Please transcribe all of the entries exactly, leaving out any images.

(Page images and extracted text)
* * *

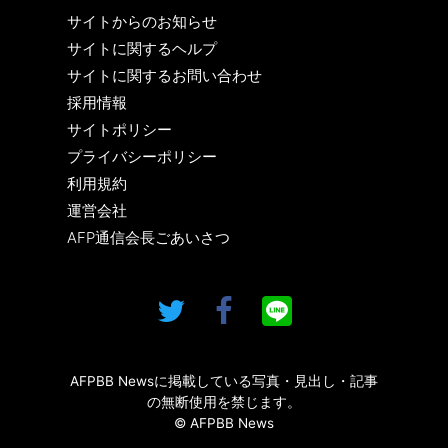
サイトからのお知らせ
サイトに関するヘルプ
サイトに関するお問い合わせ
採用情報
サイトポリシー
プライバシーポリシー
利用規約
運営会社
AFP通信会長ごあいさつ
AFPBB Newsに掲載している写真・見出し・記事
の無断使用を禁じます。
© AFPBB News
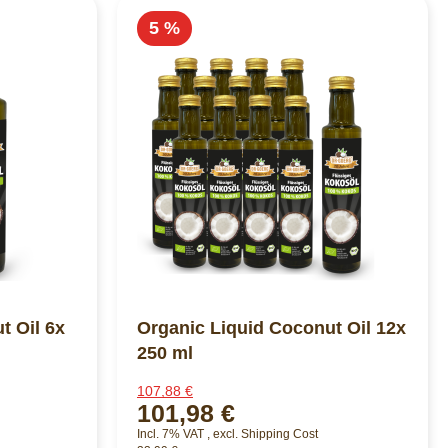
5 %
t Oil 6x
Organic Liquid Coconut Oil 12x
250 ml
107,88 €
101,98 €
Incl. 7% VAT
,
excl.
Shipping Cost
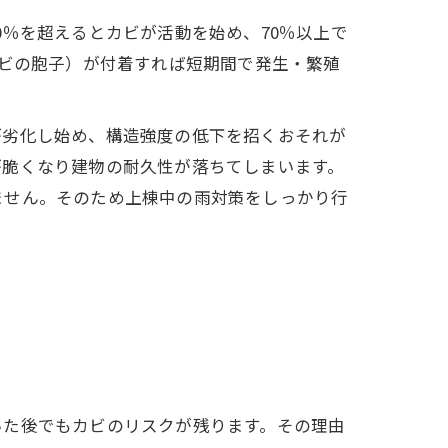
％を超えるとカビが活動を始め、70％以上で
カビの胞子）が付着すれば短期間で発生・繁殖
が劣化し始め、構造強度の低下を招くおそれが
が脆くなり建物の耐久性が落ちてしまいます。
ません。そのため上棟中の雨対策をしっかり行
いた後でもカビのリスクが残ります。その理由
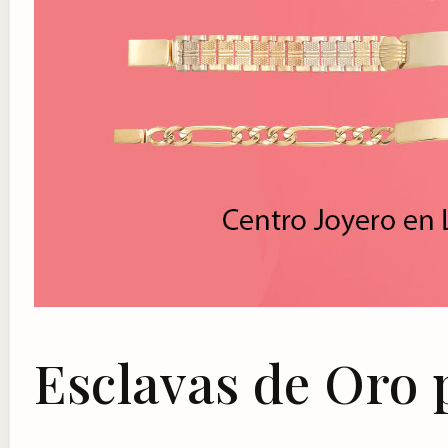
Esclavas de Oro 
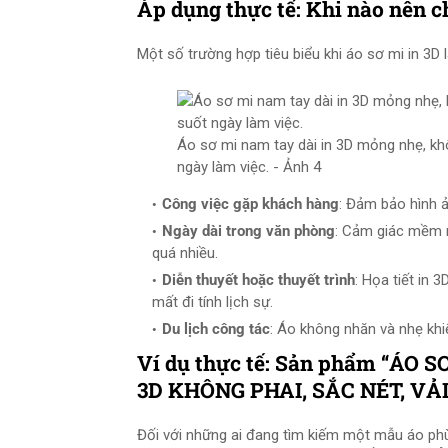
Áp dụng thực tế: Khi nào nên c
Một số trường hợp tiêu biểu khi áo sơ mi in 3D l
Áo sơ mi nam tay dài in 3D mỏng nhẹ, kh
ngày làm việc. - Ảnh 4
Công việc gặp khách hàng
: Đảm bảo hình ả
Ngày dài trong văn phòng
: Cảm giác mềm m
quá nhiều.
Diễn thuyết hoặc thuyết trình
: Họa tiết in 
mất đi tính lịch sự.
Du lịch công tác
: Áo không nhăn và nhẹ khiế
Ví dụ thực tế: Sản phẩm “ÁO 
3D KHÔNG PHAI, SẮC NÉT, V
Đối với những ai đang tìm kiếm một mẫu áo phù 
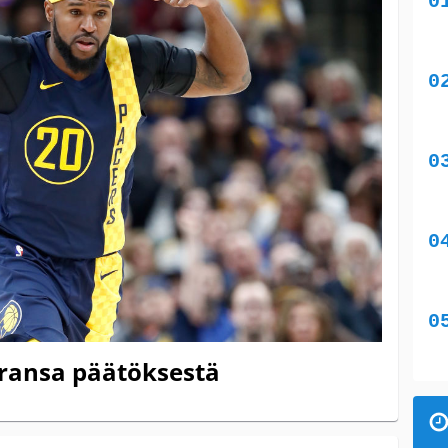
uransa päätöksestä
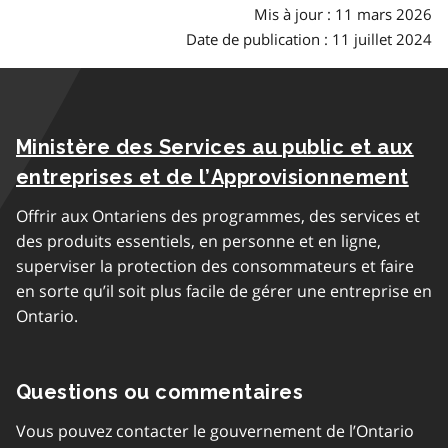
Mis à jour : 11 mars 2026
Date de publication : 11 juillet 2024
Ministère des Services au public et aux
entreprises et de l’Approvisionnement
Offrir aux Ontariens des programmes, des services et
des produits essentiels, en personne et en ligne,
superviser la protection des consommateurs et faire
en sorte qu’il soit plus facile de gérer une entreprise en
Ontario.
Questions ou commentaires
Vous pouvez contacter le gouvernement de l’Ontario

* * *

= Written response =
サイトからのお知らせ
サイトに関するヘルプ
サイトに関するお問い合わせ
採用情報
サイトポリシー
プライバシーポリシー
利用規約
運営会社
AFP通信会長ごあいさつ
AFPBB Newsに掲載している写真・見出し・記事
の無断使用を禁じます。
© AFPBB News
5 %
t Oil 6x
Organic Liquid Coconut Oil 12x
250 ml
107,88 €
101,98 €
Incl. 7% VAT
,
excl.
Shipping Cost
％を超えるとカビが活動を始め、70％以上で
カビの胞子）が付着すれば短期間で発生・繁殖
が劣化し始め、構造強度の低下を招くおそれが
が脆くなり建物の耐久性が落ちてしまいます。
ません。そのため上棟中の雨対策をしっかり行
いた後でもカビのリスクが残ります。その理由
Esclavas de Oro 
Áp dụng thực tế: Khi nào nên c
Một số trường hợp tiêu biểu khi áo sơ mi in 3D l
Áo sơ mi nam tay dài in 3D mỏng nhẹ, kh
ngày làm việc. - Ảnh 4
Công việc gặp khách hàng
: Đảm bảo hình ả
Ngày dài trong văn phòng
: Cảm giác mềm m
quá nhiều.
Diễn thuyết hoặc thuyết trình
: Họa tiết in 
mất đi tính lịch sự.
Du lịch công tác
: Áo không nhăn và nhẹ khiế
Ví dụ thực tế: Sản phẩm “ÁO 
3D KHÔNG PHAI, SẮC NÉT, V
Đối với những ai đang tìm kiếm một mẫu áo phù 
uransa päätöksestä
Mis à jour : 11 mars 2026
Date de publication : 11 juillet 2024
Ministère des Services au public et aux
entreprises et de l’Approvisionnement
Offrir aux Ontariens des programmes, des services et
des produits essentiels, en personne et en ligne,
superviser la protection des consommateurs et faire
en sorte qu’il soit plus facile de gérer une entreprise en
Ontario.
Questions ou commentaires
Vous pouvez contacter le gouvernement de l’Ontario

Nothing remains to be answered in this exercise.